Below are some entries. Copy each line that holds the string "down".

BEGIN Records supplied

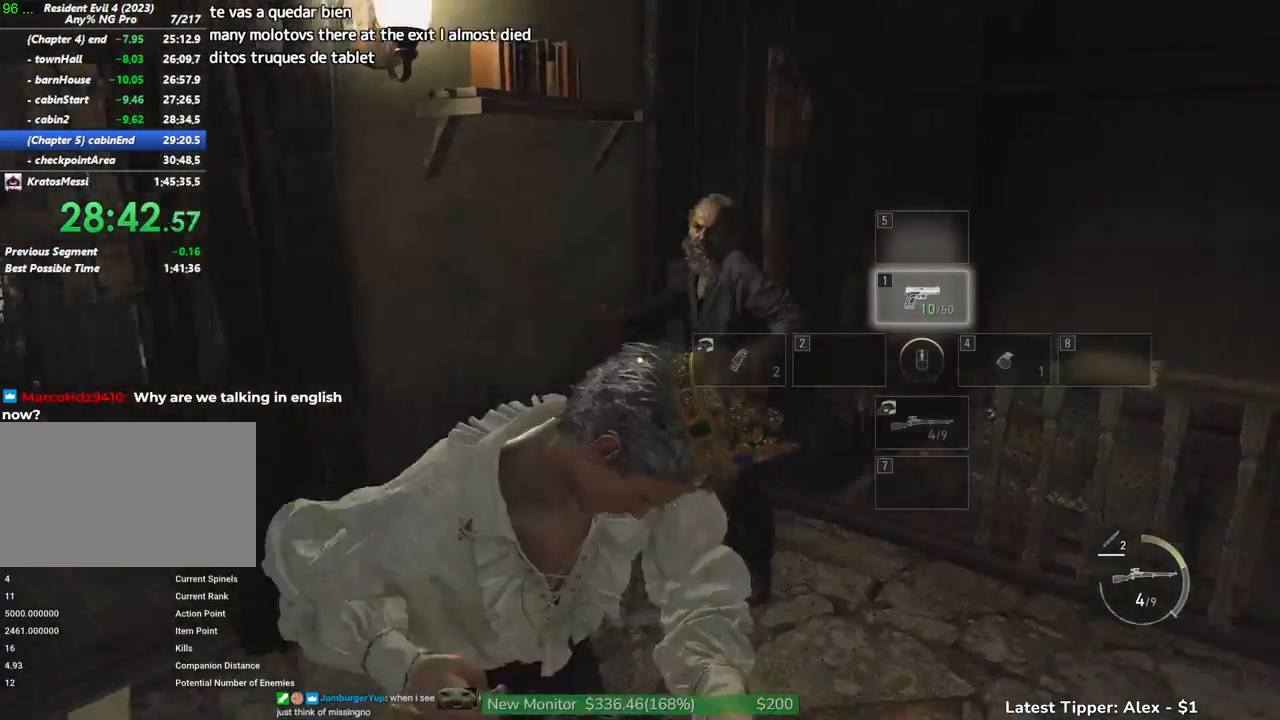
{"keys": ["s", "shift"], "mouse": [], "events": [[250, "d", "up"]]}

END Records supplied
BEGIN Records supplied

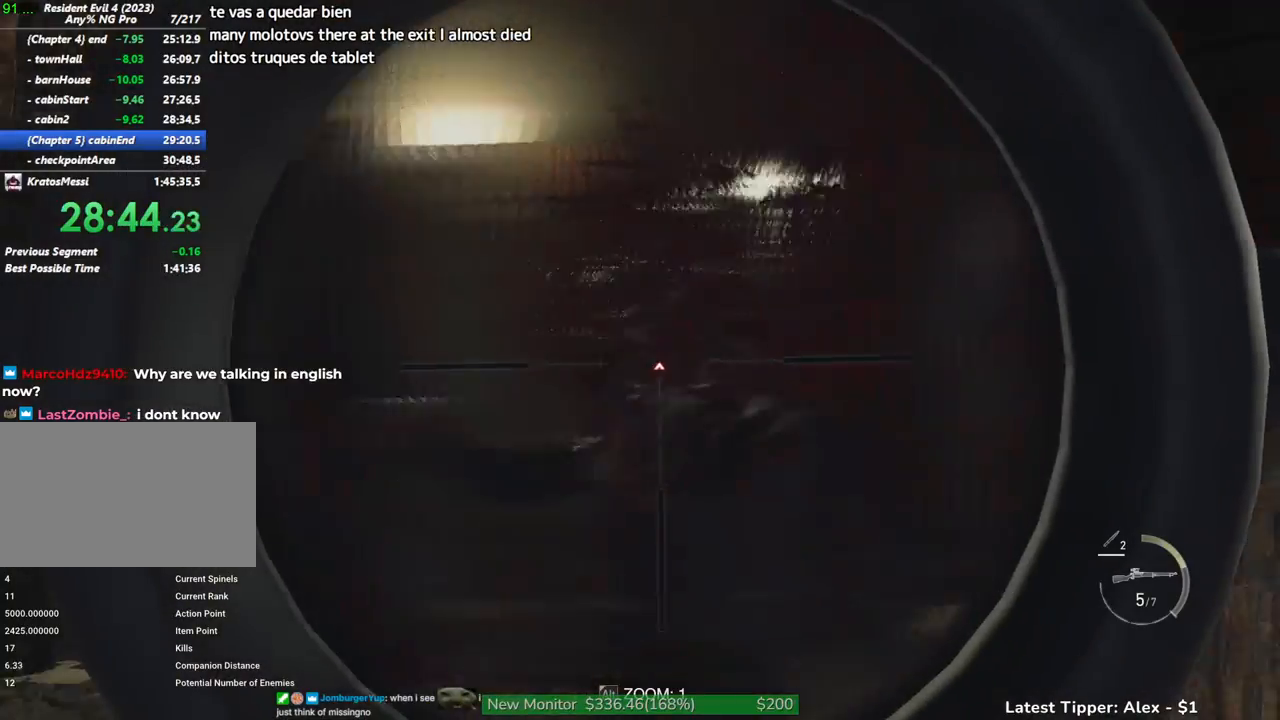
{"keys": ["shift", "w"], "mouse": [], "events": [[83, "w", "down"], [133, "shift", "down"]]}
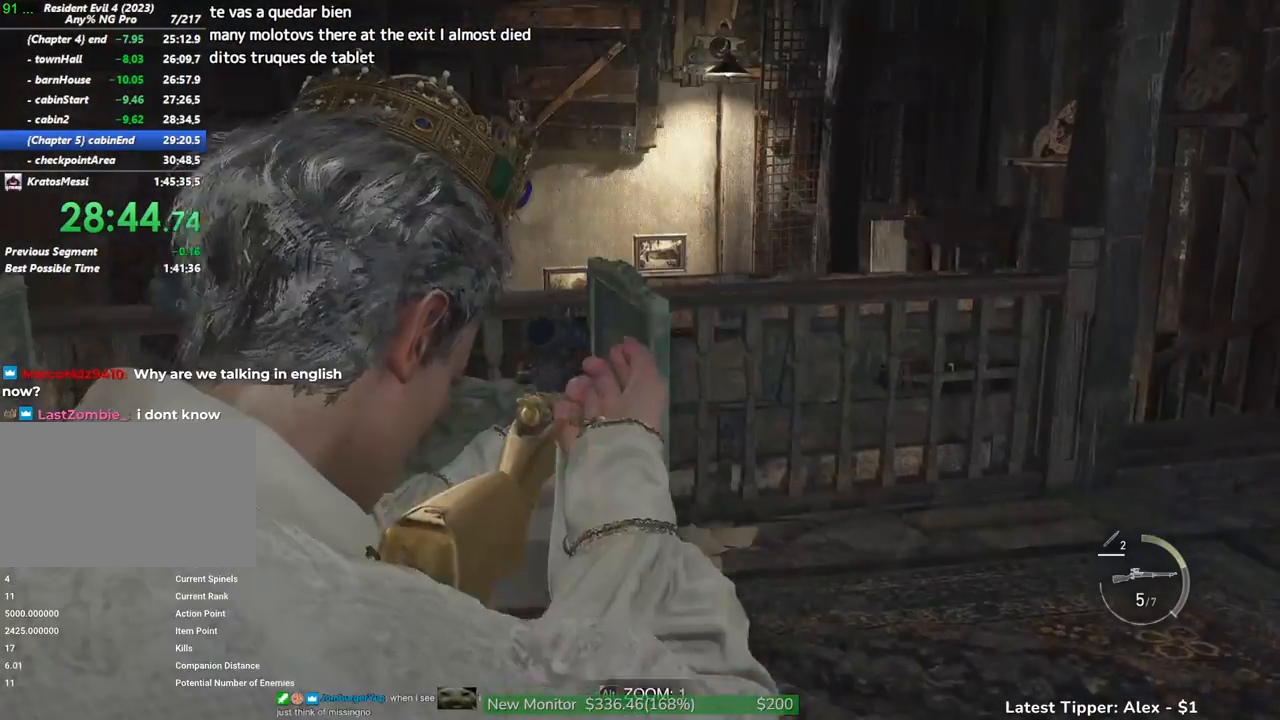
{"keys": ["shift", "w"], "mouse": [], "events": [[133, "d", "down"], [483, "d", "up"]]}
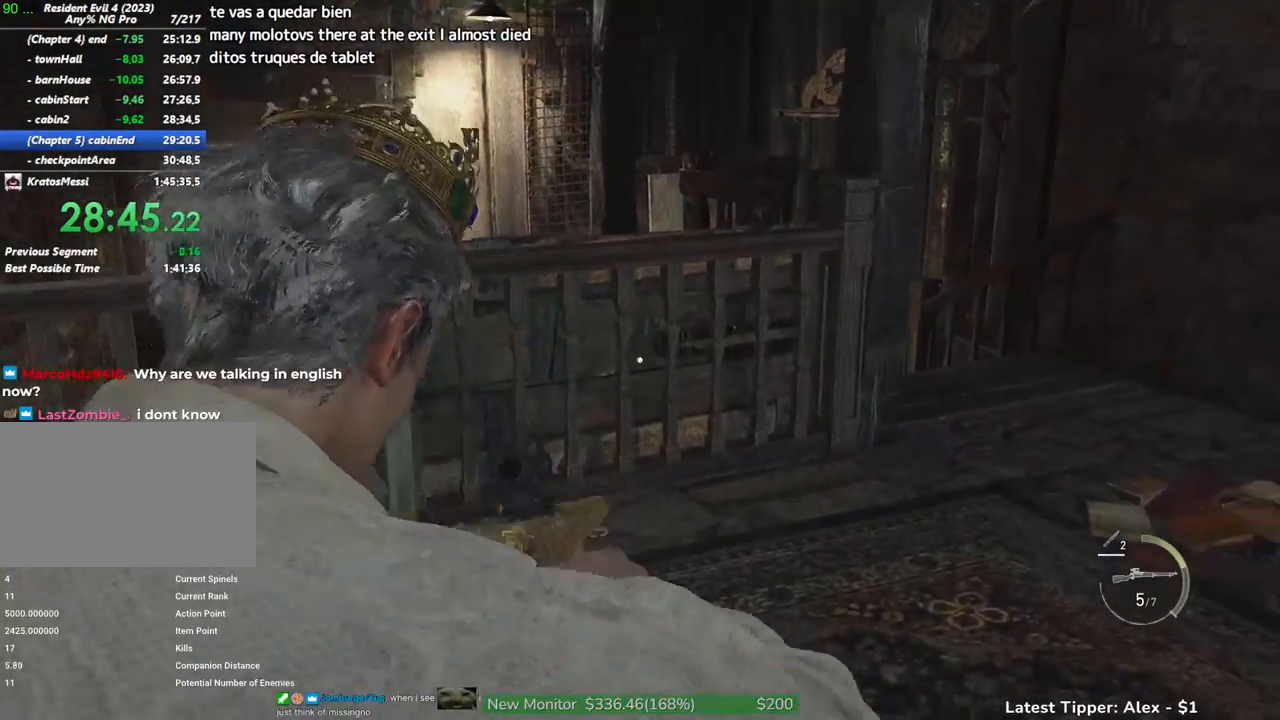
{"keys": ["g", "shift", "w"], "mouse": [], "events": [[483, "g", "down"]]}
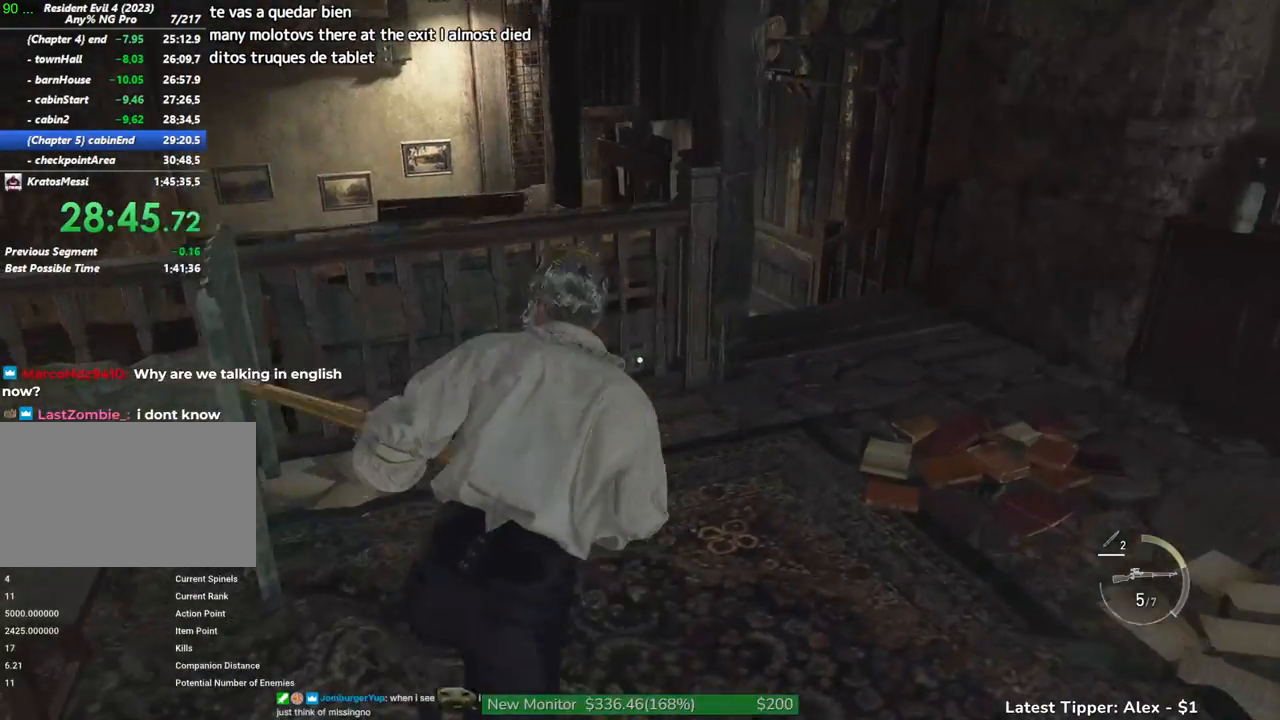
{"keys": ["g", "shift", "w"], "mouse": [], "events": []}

END Records supplied

Exercise result:
{"keys": ["shift", "w"], "mouse": [], "events": [[83, "w", "down"], [133, "shift", "down"]]}
{"keys": ["shift", "w"], "mouse": [], "events": [[133, "d", "down"], [483, "d", "up"]]}
{"keys": ["g", "shift", "w"], "mouse": [], "events": [[483, "g", "down"]]}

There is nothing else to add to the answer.